• WHAT IS EXPECTED: Find all lines in the records that include the word "frontend", and copy them out.

• DATA RECORDS:
== Segment start ==
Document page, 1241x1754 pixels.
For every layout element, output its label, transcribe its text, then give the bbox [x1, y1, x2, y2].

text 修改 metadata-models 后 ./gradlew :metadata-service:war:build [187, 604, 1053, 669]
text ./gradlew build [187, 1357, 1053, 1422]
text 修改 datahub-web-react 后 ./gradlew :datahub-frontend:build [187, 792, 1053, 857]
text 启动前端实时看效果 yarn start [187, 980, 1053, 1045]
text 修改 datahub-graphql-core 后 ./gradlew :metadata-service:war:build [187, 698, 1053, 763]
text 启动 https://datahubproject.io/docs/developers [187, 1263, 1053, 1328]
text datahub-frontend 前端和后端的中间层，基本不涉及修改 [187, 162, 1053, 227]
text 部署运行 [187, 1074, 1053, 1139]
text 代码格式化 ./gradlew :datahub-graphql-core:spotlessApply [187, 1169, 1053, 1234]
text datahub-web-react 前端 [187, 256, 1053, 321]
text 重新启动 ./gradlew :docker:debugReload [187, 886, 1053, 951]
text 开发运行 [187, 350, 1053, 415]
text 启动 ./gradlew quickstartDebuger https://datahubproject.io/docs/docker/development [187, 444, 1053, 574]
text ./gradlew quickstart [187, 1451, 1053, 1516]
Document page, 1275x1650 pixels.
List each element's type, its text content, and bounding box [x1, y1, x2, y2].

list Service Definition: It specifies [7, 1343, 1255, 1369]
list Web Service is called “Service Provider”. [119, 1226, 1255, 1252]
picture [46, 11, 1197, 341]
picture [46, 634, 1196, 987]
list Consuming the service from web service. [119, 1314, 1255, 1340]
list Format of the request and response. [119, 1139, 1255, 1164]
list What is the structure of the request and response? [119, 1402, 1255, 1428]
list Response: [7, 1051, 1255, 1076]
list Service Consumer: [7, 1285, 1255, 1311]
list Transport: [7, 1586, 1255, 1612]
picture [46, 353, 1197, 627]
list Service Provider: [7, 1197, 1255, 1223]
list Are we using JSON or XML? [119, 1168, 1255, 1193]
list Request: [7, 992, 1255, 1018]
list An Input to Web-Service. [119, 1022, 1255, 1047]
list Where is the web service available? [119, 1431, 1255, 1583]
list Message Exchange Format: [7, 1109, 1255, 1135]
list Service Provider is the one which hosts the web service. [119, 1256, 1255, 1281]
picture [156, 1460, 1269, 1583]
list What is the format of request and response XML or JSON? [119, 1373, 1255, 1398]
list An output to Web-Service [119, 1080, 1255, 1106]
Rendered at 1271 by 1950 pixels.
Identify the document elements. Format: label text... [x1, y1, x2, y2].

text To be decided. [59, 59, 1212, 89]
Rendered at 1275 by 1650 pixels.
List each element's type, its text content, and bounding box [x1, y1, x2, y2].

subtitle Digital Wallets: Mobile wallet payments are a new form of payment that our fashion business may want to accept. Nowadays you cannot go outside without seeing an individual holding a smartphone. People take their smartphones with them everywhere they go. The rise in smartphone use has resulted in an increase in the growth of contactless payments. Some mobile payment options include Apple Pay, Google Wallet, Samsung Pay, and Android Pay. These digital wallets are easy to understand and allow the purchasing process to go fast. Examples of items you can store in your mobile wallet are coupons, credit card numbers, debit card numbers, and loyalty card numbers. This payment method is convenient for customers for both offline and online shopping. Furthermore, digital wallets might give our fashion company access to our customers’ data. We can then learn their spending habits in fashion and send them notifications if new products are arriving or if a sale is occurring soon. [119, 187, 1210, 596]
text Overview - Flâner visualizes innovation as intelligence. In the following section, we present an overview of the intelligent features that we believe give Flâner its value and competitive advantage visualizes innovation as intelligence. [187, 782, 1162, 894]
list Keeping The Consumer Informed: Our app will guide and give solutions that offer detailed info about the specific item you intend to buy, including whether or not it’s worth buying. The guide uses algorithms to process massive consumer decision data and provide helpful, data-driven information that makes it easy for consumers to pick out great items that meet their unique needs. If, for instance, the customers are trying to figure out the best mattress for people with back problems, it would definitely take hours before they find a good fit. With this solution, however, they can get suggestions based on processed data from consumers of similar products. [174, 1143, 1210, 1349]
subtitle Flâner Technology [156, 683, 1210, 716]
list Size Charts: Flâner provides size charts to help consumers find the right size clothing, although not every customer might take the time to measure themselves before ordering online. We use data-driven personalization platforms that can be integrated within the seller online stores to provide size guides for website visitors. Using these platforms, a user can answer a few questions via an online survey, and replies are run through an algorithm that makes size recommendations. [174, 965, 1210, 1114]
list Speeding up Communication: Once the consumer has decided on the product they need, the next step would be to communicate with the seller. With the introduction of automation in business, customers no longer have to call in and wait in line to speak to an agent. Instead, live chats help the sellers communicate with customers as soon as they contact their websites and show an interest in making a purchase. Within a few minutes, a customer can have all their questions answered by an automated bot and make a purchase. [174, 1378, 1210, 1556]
== Segment end ==
• EXERCISE RESPONSE:
text 修改 datahub-web-react 后 ./gradlew :datahub-frontend:build [187, 792, 1053, 857]
text datahub-frontend 前端和后端的中间层，基本不涉及修改 [187, 162, 1053, 227]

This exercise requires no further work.